The Depression and deep debt drove the Miller Brothers into bankruptcy, and most of the buildings were torn down.
Standing Bear Park
Address: 601 Standing Bear Parkway; tel. 580-762-1514; website: www.standingbearpark.com
A walking trail winds its way around the eight developed acres of this 63-acre park. Each of the six area tribes has a separate area set aside for reflection, but the focus is the 22-foot bronze sculpture of Chief Standing Bear.
Chief Standing Bear was leader of the Ponca Tribe, which was moved from Nebraska to Indian Territory. After being arrested for taking his son’s body back to Nebraska to be buried on their ancestral lands, his trial became significant for the verdict declaring that Native Americans are indeed people with freedoms under the Constitution.
Sit at the viewing court, walk the peaceful trail through the park, or visit the museum and education center.
Matzene Art Collection
Address: 515 E. Grand; tel. 580-767-0345
The Ponca City Library houses the rare Matzene Art Collection of paintings, pottery, and statues, donated by Richard Gordon Matzene. A world traveler and art dealer, Matzene brought these rare pieces out of Asia during the Boxer Rebellion at the turn of the 19th century.

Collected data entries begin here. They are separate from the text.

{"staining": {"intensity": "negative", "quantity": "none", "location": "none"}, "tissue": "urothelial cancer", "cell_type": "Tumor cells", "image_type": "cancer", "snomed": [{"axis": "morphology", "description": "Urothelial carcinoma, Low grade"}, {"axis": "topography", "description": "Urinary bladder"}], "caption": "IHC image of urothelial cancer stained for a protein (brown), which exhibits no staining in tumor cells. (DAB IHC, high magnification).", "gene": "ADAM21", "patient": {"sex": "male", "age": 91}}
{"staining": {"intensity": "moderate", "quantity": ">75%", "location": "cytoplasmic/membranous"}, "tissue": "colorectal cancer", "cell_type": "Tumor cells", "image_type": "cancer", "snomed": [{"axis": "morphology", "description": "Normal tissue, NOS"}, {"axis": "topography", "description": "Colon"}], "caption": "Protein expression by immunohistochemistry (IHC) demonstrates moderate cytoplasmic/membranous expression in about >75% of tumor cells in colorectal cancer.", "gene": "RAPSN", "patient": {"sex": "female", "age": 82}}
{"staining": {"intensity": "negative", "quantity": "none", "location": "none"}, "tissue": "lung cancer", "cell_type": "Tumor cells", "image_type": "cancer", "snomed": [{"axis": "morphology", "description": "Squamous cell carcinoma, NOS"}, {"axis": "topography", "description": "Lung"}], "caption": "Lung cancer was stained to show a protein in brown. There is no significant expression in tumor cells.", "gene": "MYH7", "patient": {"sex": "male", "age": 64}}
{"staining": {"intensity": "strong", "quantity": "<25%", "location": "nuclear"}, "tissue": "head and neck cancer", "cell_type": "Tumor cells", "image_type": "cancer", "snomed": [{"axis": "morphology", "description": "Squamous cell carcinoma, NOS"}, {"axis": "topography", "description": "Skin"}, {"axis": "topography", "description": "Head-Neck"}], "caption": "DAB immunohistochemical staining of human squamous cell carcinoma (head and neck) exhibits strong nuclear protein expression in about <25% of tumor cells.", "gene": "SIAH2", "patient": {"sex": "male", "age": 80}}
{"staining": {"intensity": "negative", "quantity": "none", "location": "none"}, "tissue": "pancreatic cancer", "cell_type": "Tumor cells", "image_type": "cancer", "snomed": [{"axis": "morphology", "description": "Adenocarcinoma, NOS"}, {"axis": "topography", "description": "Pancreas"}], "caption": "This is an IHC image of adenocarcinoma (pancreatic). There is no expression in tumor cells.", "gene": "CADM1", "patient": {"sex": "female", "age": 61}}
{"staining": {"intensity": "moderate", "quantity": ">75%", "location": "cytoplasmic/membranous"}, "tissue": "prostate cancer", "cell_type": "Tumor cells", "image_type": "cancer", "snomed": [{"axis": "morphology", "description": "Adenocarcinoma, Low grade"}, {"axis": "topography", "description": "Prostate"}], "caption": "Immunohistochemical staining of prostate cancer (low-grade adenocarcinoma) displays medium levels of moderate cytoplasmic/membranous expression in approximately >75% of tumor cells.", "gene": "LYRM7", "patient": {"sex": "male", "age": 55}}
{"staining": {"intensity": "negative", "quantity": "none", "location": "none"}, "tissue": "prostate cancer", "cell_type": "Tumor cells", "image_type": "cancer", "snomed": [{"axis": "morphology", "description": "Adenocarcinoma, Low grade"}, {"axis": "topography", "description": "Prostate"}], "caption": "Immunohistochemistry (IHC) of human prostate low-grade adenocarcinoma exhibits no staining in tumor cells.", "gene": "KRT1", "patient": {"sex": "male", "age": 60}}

Request an optional art tour by phone.
Pioneer Woman Statue and Museum
Address: 701 Monument Road; tel. 580-765-6108; website: www.pioneerwomanmuseum.com
Head held high, Bible clutched in her right hand, and son’s hand firmly in her left, this statue depicts the strength and bravery (and Christian nationalism?) of the pioneer women who came west. E. W. Marland commissioned this 17-foot bronze sculpture by Bryant Baker to pay respect to these confident and brave women.
Across the street from the statue is the Pioneer Woman Museum, which seeks to preserve the varied and rich legacy of women from all races and creeds who contributed to Oklahoma and the nation.
Address: 104 E. Grand; tel. 580-765-0943; website: www.poncantheatre.org
Listed on the National Register of Historic Places, the Poncan Theatre was designed by the Boller Brothers in the 1920s as an atmospheric theater. It was designed to transport the theatergoer to a Mediterranean villa.
During extensive renovation, the ornate proscenium arch was restored, the original stage curtain depicting an Italian courtyard was discovered, and the original carpet was recreated.
Visit the on-site office for event schedule and tour information.